* **Extrait choisi**:
• • • • •
Dimanche 26 octobre 2025

Minot-Gormezano (1983-2015)

Minot et Gormezano, Chaos, L'Hom, 1985

L'aventure Minot-Gormezano

par Thierry Grillet, ancien directeur de la diffusion culturelle à la BnF, commissaire d’expositions, écrivain et journaliste.

L’aventure du duo artistique Minot-Gormezano a abouti à une œuvre belle et singulière. Trente-deux ans de compagnonnage, interrompue par la mort de Gilbert Gormezano, en 2015 ont laissé à Pierre Minot, la responsabilité de conserver et faire rayonner cette œuvre ainsi définitivement fermée. Le corpus de 600 œuvres, composé d’images isolées, de diptyques, de triptyques, de polyptyques, couvre ainsi la période qui va de 1983 à 2015. Si le travail des deux artistes est dominé par l’inspiration, le goût de l’inattendu, l’œuvre qui en résulte est en revanche classée chronologiquement, en « séries » : Le chaos et la lumière (1983-2001), l’Ombre et le reflet (52002-2007), L’ivre du monde (2012-2015). Sans doute y a-t-il la beauté des images, qui mettent en scène le corps d’un sujet dans la nature, le paysage, la matière ; mais il y a la beauté des mots, sensible d’abord dans cette attention aux titres des œuvres, et dans la dernière partie de l’œuvre, visible à même l’image, dans ces phrases dessinées à la craie sur la roche. Dans ce travail, il y a deux composantes ; celle qui gouverne la prise de vue – ces « marches » dans les Alpes, l’Himalaya, le Mont-Faron, près de Toulon, les rivages du Portugal et bien d’autres lieux – et celle qui accompagne la production des images elle-même, leur révélation leur manufacture. Les deux artistes ont ainsi toujours tenu à faire œuvre complète, de la prise de vue au tirage. Avec en mains, en tête, les écrits d’Ansel Adams, le grand photographe américain du paysage, maître du noir et blanc. Ainsi est-ce une œuvre particulièrement précieuse qui est aujourd’hui mise en vente.
• • • • •
* **Consigne de travail 1**: Selon l'extrait sur le duo Minot-Gormezano, combien d'œuvres compte le corpus laissé par les deux artistes ?
Les enregistrements n'ont aucun rapport avec l'extrait.
• • • • •
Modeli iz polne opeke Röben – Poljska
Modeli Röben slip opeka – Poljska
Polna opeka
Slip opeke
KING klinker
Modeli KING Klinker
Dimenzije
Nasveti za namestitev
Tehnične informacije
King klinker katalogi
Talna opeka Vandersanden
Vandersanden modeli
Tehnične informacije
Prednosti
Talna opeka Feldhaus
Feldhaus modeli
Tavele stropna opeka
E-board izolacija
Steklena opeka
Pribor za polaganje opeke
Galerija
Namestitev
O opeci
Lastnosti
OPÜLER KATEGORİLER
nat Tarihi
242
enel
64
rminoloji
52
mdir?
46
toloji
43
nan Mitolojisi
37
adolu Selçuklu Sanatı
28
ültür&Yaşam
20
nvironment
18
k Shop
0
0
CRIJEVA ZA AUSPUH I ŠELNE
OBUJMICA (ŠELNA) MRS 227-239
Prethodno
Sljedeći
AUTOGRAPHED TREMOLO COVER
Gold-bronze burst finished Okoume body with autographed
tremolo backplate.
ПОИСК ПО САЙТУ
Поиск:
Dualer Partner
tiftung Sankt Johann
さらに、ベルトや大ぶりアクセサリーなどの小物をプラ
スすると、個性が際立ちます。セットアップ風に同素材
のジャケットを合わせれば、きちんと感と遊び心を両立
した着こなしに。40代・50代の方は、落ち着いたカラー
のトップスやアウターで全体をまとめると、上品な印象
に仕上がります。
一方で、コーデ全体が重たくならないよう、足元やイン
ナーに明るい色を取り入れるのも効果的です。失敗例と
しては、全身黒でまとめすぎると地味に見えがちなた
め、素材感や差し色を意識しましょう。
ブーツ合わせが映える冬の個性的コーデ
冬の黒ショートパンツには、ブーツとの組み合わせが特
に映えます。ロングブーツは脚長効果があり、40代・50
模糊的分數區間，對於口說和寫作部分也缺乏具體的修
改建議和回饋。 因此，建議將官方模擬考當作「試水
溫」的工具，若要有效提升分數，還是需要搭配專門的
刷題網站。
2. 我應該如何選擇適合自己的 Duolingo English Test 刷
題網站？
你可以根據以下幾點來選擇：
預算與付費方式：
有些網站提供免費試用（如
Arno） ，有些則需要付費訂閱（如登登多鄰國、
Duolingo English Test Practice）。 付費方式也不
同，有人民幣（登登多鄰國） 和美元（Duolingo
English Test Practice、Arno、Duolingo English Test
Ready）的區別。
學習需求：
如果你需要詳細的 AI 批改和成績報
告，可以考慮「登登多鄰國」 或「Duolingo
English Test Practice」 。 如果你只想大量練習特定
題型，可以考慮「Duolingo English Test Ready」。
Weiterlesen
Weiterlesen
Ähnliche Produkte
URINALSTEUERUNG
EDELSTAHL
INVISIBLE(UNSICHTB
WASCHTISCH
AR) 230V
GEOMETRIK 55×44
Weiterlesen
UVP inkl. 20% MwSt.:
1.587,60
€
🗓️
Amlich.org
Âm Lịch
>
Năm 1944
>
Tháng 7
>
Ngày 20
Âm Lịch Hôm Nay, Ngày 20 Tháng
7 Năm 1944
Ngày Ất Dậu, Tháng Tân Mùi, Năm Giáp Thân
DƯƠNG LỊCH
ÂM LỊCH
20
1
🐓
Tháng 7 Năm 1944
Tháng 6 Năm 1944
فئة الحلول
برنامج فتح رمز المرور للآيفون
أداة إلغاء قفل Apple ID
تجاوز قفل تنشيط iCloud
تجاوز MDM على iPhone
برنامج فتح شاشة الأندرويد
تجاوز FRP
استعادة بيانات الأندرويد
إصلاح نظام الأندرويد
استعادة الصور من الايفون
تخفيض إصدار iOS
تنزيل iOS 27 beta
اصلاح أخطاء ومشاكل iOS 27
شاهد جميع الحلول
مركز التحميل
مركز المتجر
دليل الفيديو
• • • • •
* **Consigne de travail 2**: Convertissez en liste numérotée les enregistrements, depuis leur début jusqu'à la ligne contenant "のジャケットを合わせれば、きちんと感と遊び心を両立" incluse, en omettant les lignes vides.

* **Corrigé 1**: Le corpus compte 600 œuvres.

* **Corrigé 2**:
1. Modeli iz polne opeke Röben – Poljska
2. Modeli Röben slip opeka – Poljska
3. Polna opeka
4. Slip opeke
5. KING klinker
6. Modeli KING Klinker
7. Dimenzije
8. Nasveti za namestitev
9. Tehnične informacije
10. King klinker katalogi
11. Talna opeka Vandersanden
12. Vandersanden modeli
13. Tehnične informacije
14. Prednosti
15. Talna opeka Feldhaus
16. Feldhaus modeli
17. Tavele stropna opeka
18. E-board izolacija
19. Steklena opeka
20. Pribor za polaganje opeke
21. Galerija
22. Namestitev
23. O opeci
24. Lastnosti
25. OPÜLER KATEGORİLER
26. nat Tarihi
27. 242
28. enel
29. 64
30. rminoloji
31. 52
32. mdir?
33. 46
34. toloji
35. 43
36. nan Mitolojisi
37. 37
38. adolu Selçuklu Sanatı
39. 28
40. ültür&Yaşam
41. 20
42. nvironment
43. 18
44. k Shop
45. 0
46. 0
47. CRIJEVA ZA AUSPUH I ŠELNE
48. OBUJMICA (ŠELNA) MRS 227-239
49. Prethodno
50. Sljedeći
51. AUTOGRAPHED TREMOLO COVER
52. Gold-bronze burst finished Okoume body with autographed
53. tremolo backplate.
54. ПОИСК ПО САЙТУ
55. Поиск:
56. Dualer Partner
57. tiftung Sankt Johann
58. さらに、ベルトや大ぶりアクセサリーなどの小物をプラ
59. スすると、個性が際立ちます。セットアップ風に同素材
60. のジャケットを合わせれば、きちんと感と遊び心を両立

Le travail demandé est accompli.